Quant à l’URSS, elle a converti certains Vénusiens au communisme[3],
et exporte des gardes rouges de trois mètres de haut vers Mars…
Le lecteur découvre ensuite la faune et de la flore, composée de
végétaux carnivores, de pseudolézards carnivores et de quasi-insectes carnivores.
Oui, il y a une thématique.
On a ensuite droit à un panorama des groupes et organisations qui
sévissent sur Vénus. C’est classique, mais l’United Venusian Mining Consortium
mérite une mention. Cette entreprise minière profite du vide juridique de Vénus
pour se doter d'une armée de mercenaires et se comporter comme… eh bien, à peu
près comme United Fruit dans les républiques bananières du monde réel. Ou comme
une corporation cyberpunk, la référence fonctionne aussi.

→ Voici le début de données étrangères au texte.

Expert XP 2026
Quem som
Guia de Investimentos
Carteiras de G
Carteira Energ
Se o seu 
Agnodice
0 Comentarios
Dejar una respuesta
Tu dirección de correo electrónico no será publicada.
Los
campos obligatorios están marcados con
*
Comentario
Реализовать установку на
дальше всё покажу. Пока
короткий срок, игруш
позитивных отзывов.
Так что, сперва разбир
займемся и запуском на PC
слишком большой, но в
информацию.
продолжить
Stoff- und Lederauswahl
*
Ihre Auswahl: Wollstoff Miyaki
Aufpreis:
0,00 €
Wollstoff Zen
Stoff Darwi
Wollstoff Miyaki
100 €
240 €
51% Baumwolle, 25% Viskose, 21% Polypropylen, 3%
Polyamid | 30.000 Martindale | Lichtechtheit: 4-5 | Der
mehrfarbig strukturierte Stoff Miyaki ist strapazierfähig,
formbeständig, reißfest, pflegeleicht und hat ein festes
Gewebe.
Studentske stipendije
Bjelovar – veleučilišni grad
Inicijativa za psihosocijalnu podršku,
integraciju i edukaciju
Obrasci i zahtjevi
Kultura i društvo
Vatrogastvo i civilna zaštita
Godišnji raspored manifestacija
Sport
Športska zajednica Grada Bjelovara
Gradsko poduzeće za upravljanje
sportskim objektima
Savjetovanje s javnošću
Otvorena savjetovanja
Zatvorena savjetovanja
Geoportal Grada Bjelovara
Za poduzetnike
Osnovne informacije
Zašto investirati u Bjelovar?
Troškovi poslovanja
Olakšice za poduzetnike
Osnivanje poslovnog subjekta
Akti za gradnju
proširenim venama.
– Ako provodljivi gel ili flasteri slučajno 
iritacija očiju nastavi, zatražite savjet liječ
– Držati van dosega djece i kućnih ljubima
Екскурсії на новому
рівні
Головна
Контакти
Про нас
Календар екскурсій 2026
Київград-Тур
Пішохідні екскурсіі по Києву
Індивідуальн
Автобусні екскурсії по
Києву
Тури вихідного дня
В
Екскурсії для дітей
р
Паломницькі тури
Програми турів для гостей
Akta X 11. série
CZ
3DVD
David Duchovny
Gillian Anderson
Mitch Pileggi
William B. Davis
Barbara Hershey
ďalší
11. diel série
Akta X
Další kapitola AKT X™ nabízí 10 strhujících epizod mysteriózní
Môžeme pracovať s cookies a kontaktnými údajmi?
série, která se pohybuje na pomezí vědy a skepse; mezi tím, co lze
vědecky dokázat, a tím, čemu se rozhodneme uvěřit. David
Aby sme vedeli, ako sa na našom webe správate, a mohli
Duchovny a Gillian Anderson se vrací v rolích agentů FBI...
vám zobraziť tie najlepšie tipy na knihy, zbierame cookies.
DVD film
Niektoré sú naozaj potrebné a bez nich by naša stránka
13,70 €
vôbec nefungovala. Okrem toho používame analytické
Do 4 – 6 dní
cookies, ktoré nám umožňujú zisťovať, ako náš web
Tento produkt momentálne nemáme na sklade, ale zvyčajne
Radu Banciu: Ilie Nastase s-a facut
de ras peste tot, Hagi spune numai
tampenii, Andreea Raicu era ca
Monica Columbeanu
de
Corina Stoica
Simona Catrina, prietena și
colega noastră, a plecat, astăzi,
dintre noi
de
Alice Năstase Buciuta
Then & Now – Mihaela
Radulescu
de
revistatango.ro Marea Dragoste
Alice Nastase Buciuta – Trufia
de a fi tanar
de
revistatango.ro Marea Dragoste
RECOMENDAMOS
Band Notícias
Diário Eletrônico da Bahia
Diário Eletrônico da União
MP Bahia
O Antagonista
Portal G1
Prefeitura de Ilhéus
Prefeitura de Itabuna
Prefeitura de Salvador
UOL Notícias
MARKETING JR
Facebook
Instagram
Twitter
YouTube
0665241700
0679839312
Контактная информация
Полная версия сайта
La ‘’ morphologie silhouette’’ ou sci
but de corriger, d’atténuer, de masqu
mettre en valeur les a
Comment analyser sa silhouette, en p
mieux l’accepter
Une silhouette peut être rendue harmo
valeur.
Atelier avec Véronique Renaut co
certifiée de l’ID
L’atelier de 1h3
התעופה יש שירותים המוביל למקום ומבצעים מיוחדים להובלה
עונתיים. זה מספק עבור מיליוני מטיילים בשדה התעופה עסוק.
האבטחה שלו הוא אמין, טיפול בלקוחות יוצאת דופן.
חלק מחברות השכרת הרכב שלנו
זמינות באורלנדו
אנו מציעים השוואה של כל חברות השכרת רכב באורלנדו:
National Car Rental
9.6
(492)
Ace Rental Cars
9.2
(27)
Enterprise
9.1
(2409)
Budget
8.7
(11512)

Tout cela est complété par un scénario, The Downey Creek War. Nos héros y prennent sous leur aile l'héritière
d'une concession aurifère perdue dans un coin où la loi, c'est… personne. Ils
vont devoir affronter des voisins pénibles, des mercenaires encombrants… et gérer
la concession. Cette introduction aux joies de Vénus est drôle à lire et regorge
d'idées, au point où je me vois tenir une soirée entière avec une simple ligne.
Le livre se termine par de nouvelles options de personnage et par la
liste du matériel évoqué dans le reste du supplément.
L’ensemble
se lit avec beaucoup de plaisir. En revanche, une relecture supplémentaire
aurait été la bienvenue. Ce n’est pas bien gênant, mais par moments, ça pique
un peu…
Bilan : un peu plus court que son grand frère martien, mais
tout aussi jubilatoire.
The
Asteroid Belt
Ce
mini-supplément pdf de 24 pages nous fait visiter les débris d’Eris, la planète
qui, comme chacun sait, se trouvait jadis entre Mars et Jupiter. Il n’insiste
pas trop sur la géographie, se concentrant sur les occupants. L’endroit est
peuplé de mineurs indépendants venus chercher fortune, d’une multiplanétaire
décidée à les évincer[4],
de pirates dont la base s’appelle New Tortuga. Il y a aussi un peu de matériel,
quelques bestioles. Ah, et le truc le plus indispensable du jeu : le
package professionnel « xéno-archéologue nazi », parce que bon, on a
toujours besoin d’un Bellocq pour vous souffler la relique.
Bilan :
petit, costaud et dense, il a le défaut d’être trop court.
La
campagne
The
Trail of the Scorpion
Oui,
une campagne, ce qui n’est pas si fréquent pour un « petit » jeu. The Trail of the Scorpion compte 117
pages, annexes comprises. Elle a du potentiel, mais il faudra un peu de boulot
pour en tirer quelque chose de vraiment intéressant. L’argument est d’une
simplicité biblique : après s’être étendu à tout le système solaire, le cartel
criminel du Scorpion Rouge commence à avoir des idées de domination
interplanétaire. Il appartient à nos héros de lui botter les fesses. Il leur en
faudra six épisodes pour en venir à bout. Notez qu’ils ne sont pas forcément à
jouer les uns à la suite des autres. Au contraire, mieux vaut intercaler un ou
deux scénarios « normaux » de temps en temps.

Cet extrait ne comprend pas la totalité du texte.